It’s Christmas now – well, it won’t be when this is uploaded, but it was Christmas when I wrote that it was Christmas. Usually, around this time of year, I travel. I get on whatever flight or train necessary and spend some time with family. This year it didn’t work out. My brother couldn’t make it and I kind of figured if he couldn’t make it there wasn’t a whole lot of point to me going and so it’s not happening. Not on the day and date, anyway.
I can distinctly imagine myself being sad and upset about this, but I’m not actually. Maybe I will be later. I do have a tendency to disperse my emotions vaguely over the next few months or years rather than experiencing them when I’m supposed to. I guess that, just generally, I’m used to waiting. I’m used to delaying, deferring, unspecific anticipation, muted expectation. It’s not exactly a strength, but it does let me be patient and diligent, and it’s not exactly a weakness but it does sometimes lull me into complacency and stagnation.
Christmas isn’t cancelled, it’s just delayed. Any cold day spent with family and a spirit of giving will suffice, and can be deputized into an honorary holiday. It makes me think about how comfortable I find waiting though, and wonder if my capacity for anticipation has been overindulged. It’s happened before. I waited to grow up, and before I noticed I’d become an adult I’d become an older adult. That’s not a disaster, but it is a disappointment. I discovered it was much easier to anticipate doing great things than to spend time doing things and trying to make them as great as I could.
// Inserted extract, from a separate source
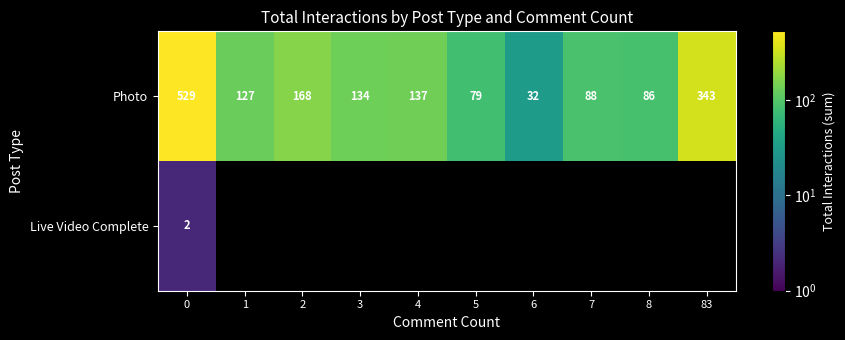

The Live Video Complete series shows 2 at 0. True or false?

True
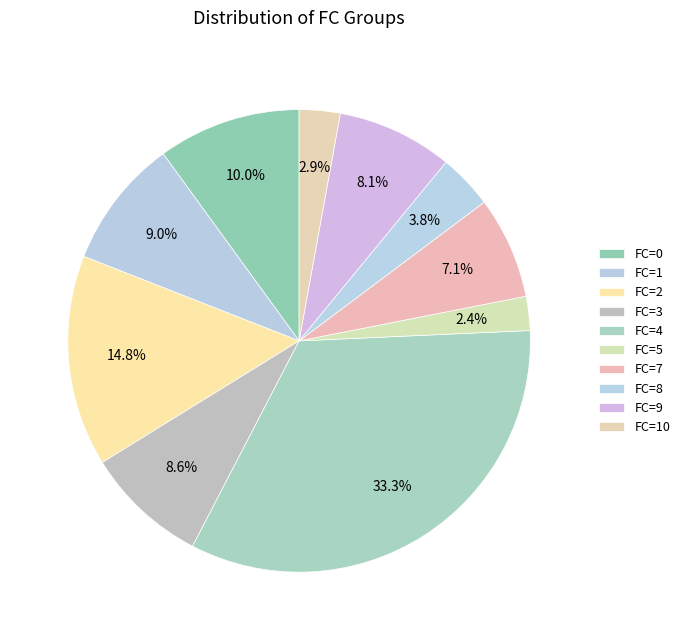

How many segments does this pie chart have?

10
That was a hard habit to break, and ever since I managed to do so I’ve been terrified of falling into the same trap again.
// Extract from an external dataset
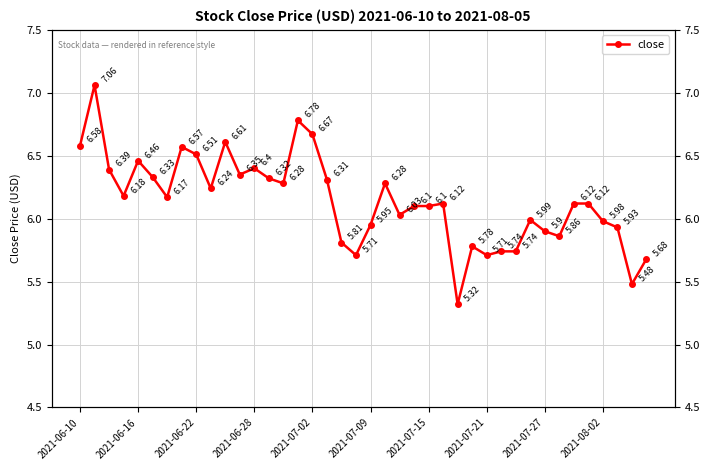

Is it true that the value at 26 is 5.3?

True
So I have to keep working for long periods of time sometimes to make something of the scope and meaning that interests me as a creator, but I also worry that those long periods of time are just another sea of future promises, and I’ll wake up and be no closer to where I want to go. I guess that’s the risk. I guess when you set sail you don’t know if you’ll find land again. The only thing that’s certain is that you can’t go anywhere by standing still, right? But it’s so hard to tell when one is standing still. Everything is relative. Am I moving, or stalled in place while the world moves around me? We can’t feel speed, just acceleration or deceleration pushing us forward and backwards like gravity, and the threat of impact if I try to start or stop too suddenly is overwhelming. If I’m moving, am I moving in the right direction? Am I getting closer to what I want, or just heading for another dead end?
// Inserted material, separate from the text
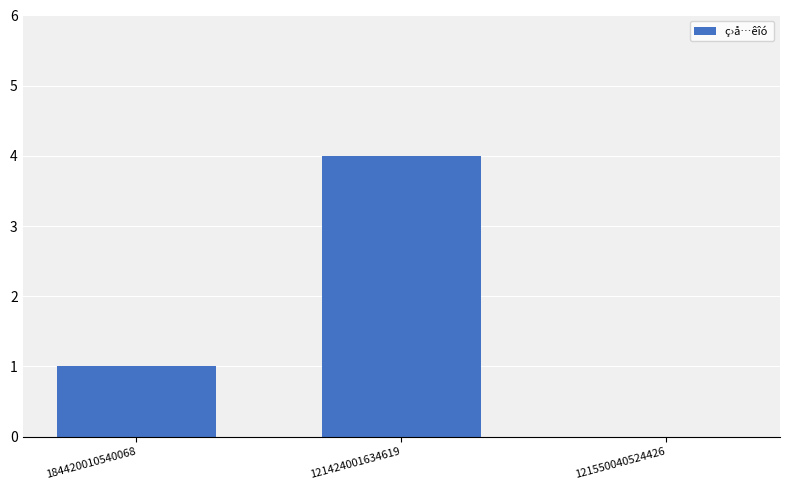

Is it true that the value at 121550040524426 is 0?

True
it worries me. Maybe it should worry me. I get pretty worried when I’m driving and I think I’m getting close to my exit but I’m not sure if maybe I missed it, or maybe I accidentally got on the wrong road a while back. It’s the worry that gets me to my destination. I suppose this anxiety is, to some degree, one I have to live with. It just means I’m paying attention.
Stuck at the wheel, I wonder when I’ll get to sleep, or if that’s a right I ceded the last time I woke up.